#### Exercise description:
Where the word "moved" occurs in a line of the data, return the whole line.

#### Source data:
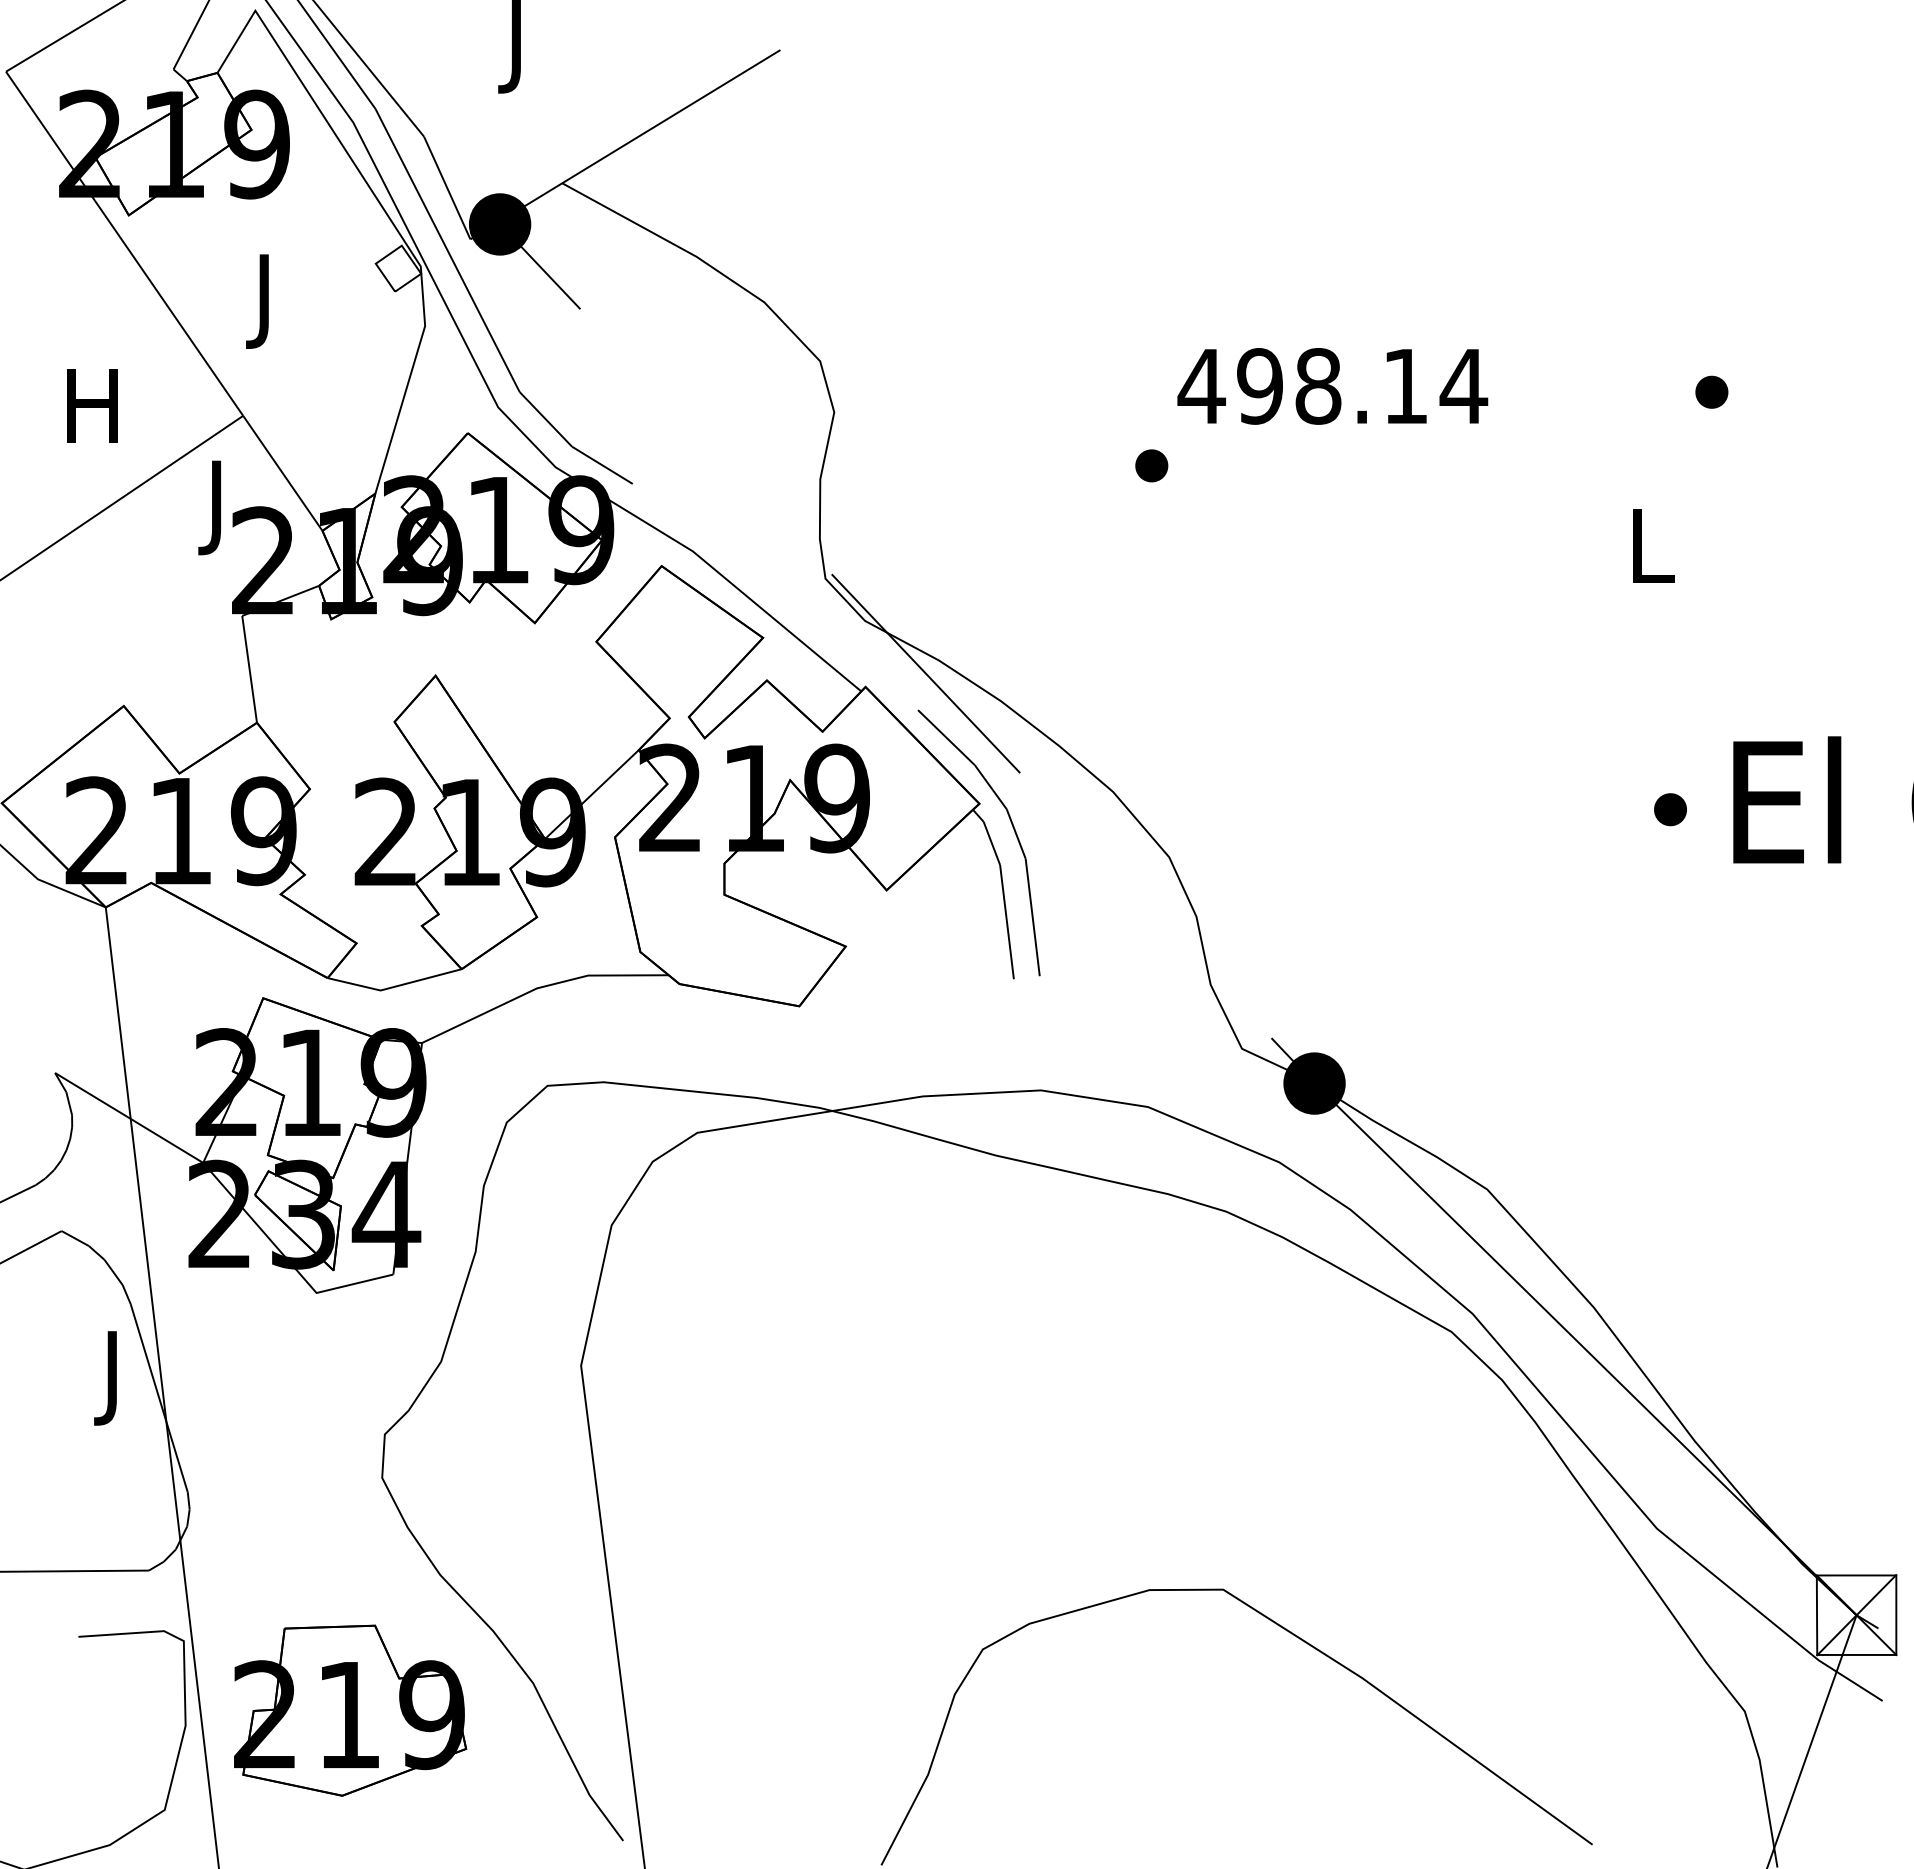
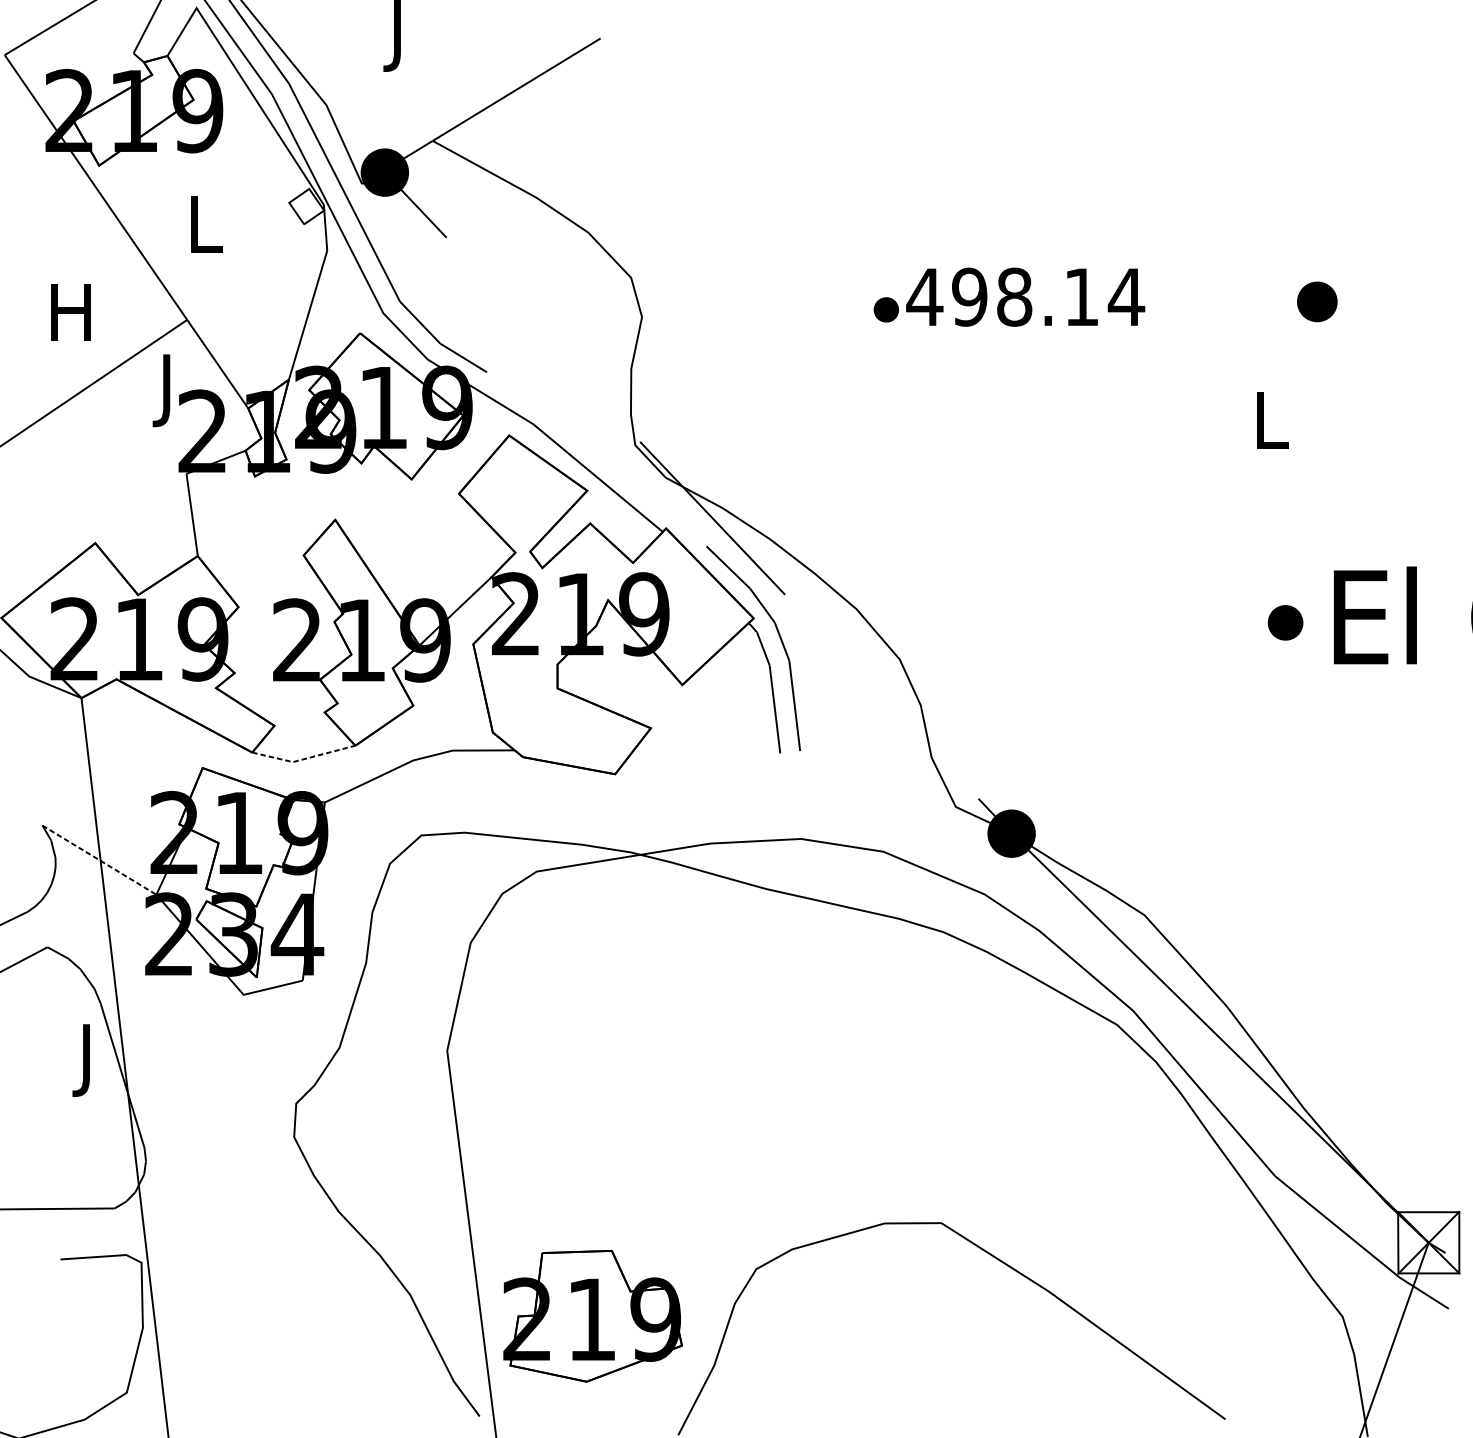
text: (267, 301) -> (205, 231), J -> L
part: (1711, 391) -> (1317, 301), size x1.6
part: (1151, 465) -> (886, 309), moved
part: (1670, 809) -> (1285, 622), size x1.4
line: (394, 986) -> (303, 759), solid -> dashed
line: (129, 1117) -> (99, 859), solid -> dashed
part: (350, 1710) -> (592, 1316), moved

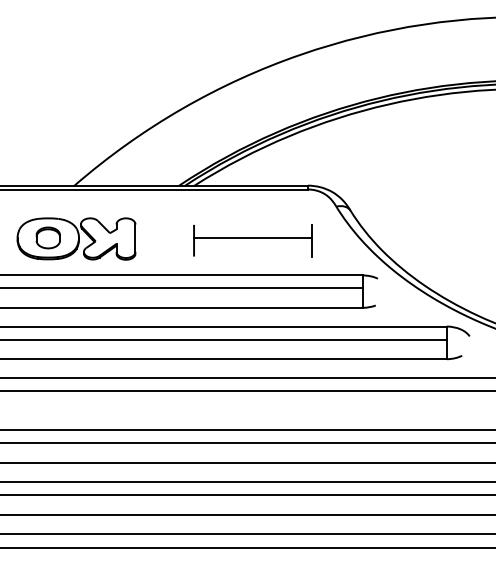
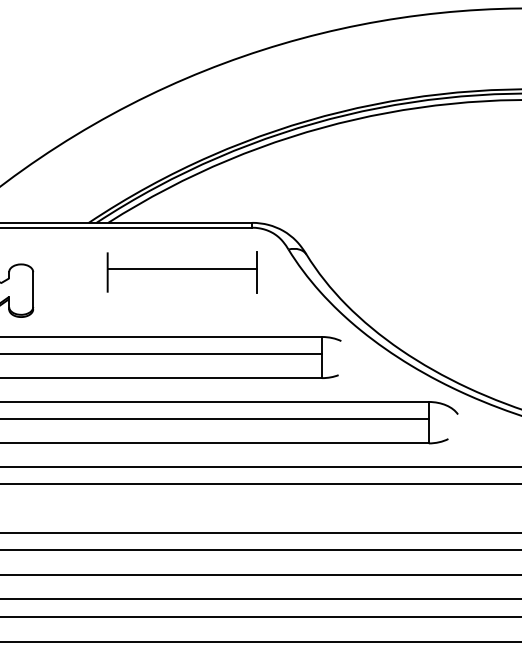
part: (252, 240) -> (181, 272), moved

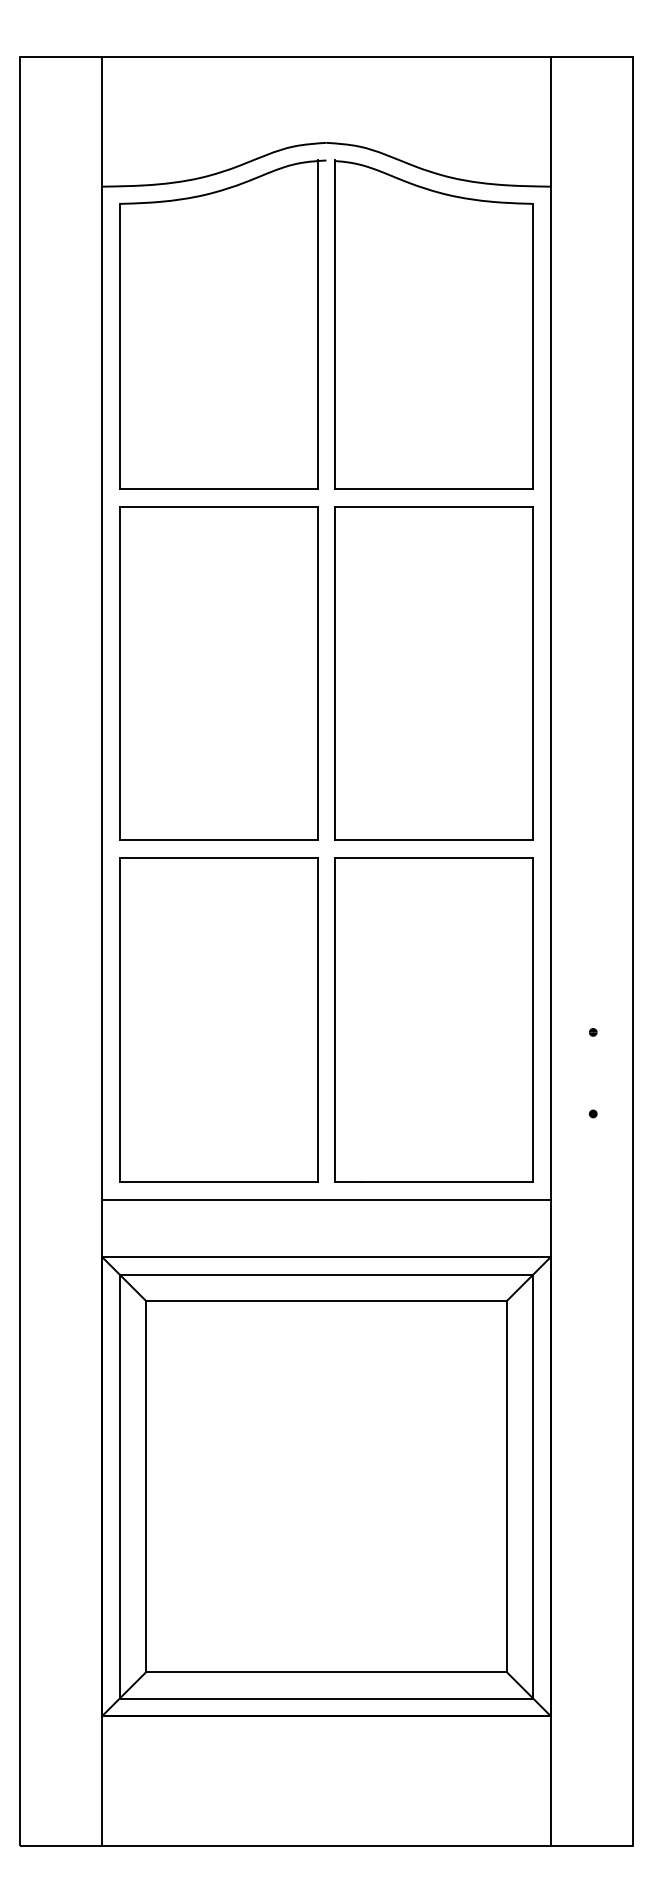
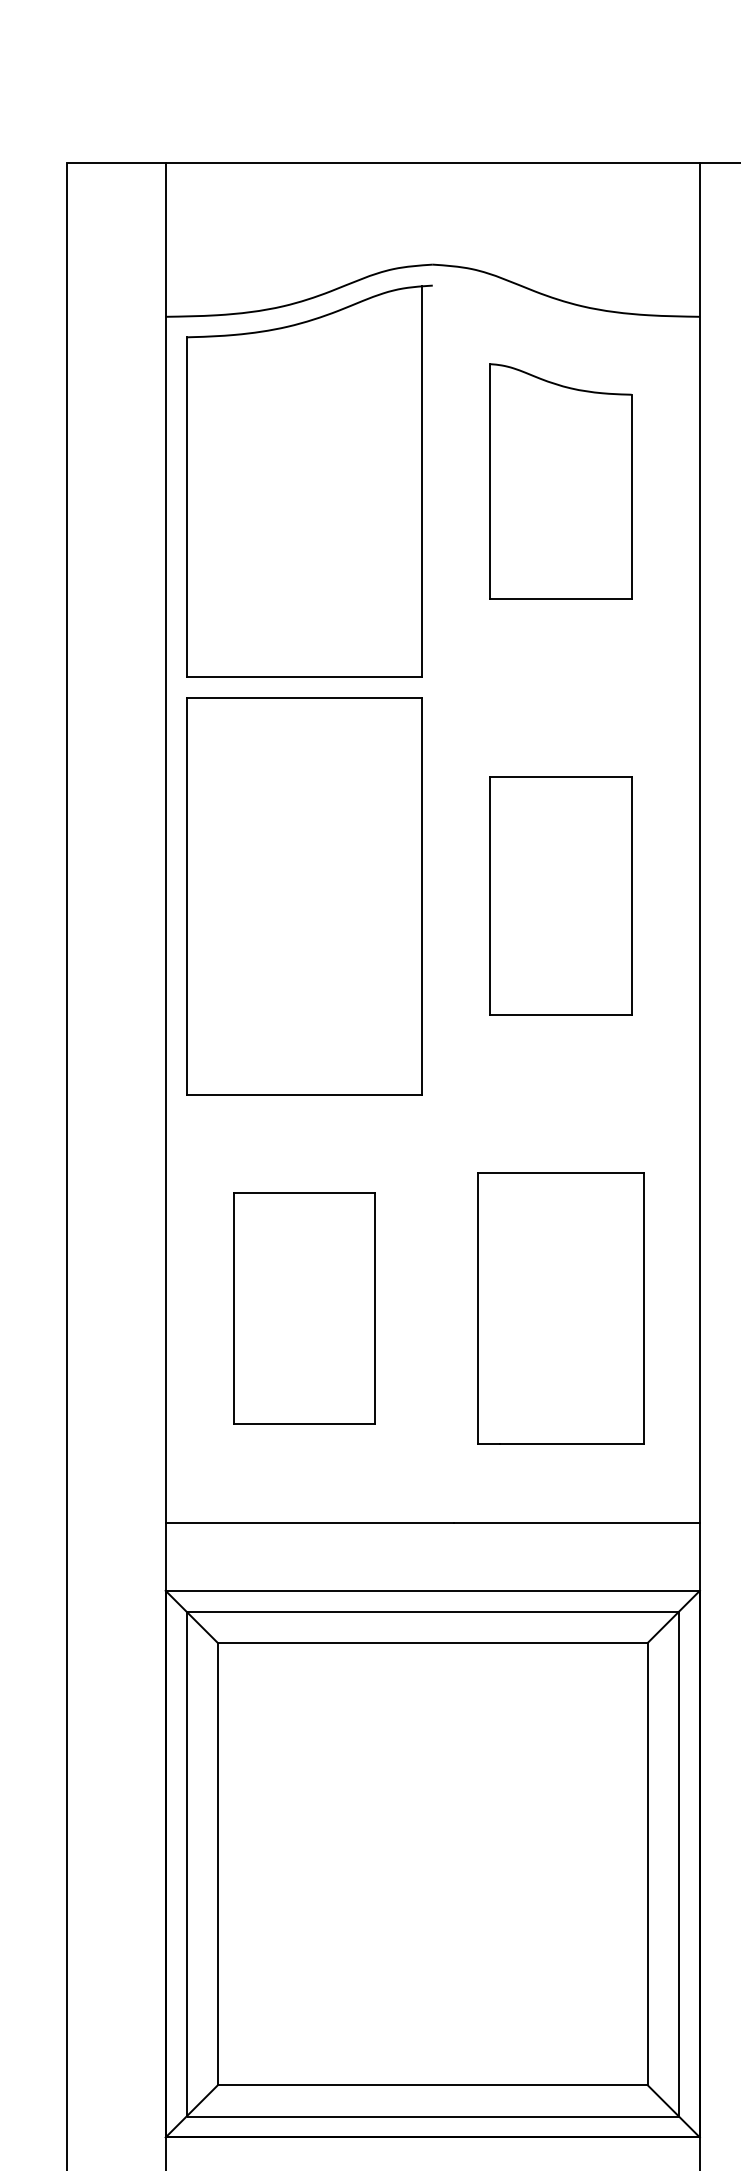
part: (433, 324) -> (560, 480), size x0.6
part: (433, 673) -> (560, 896), size x0.6
part: (218, 1019) -> (304, 1308), size x0.6
part: (433, 1019) -> (560, 1308), size x0.7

#### Written solution:
part: (1151, 465) -> (886, 309), moved
part: (350, 1710) -> (592, 1316), moved
part: (252, 240) -> (181, 272), moved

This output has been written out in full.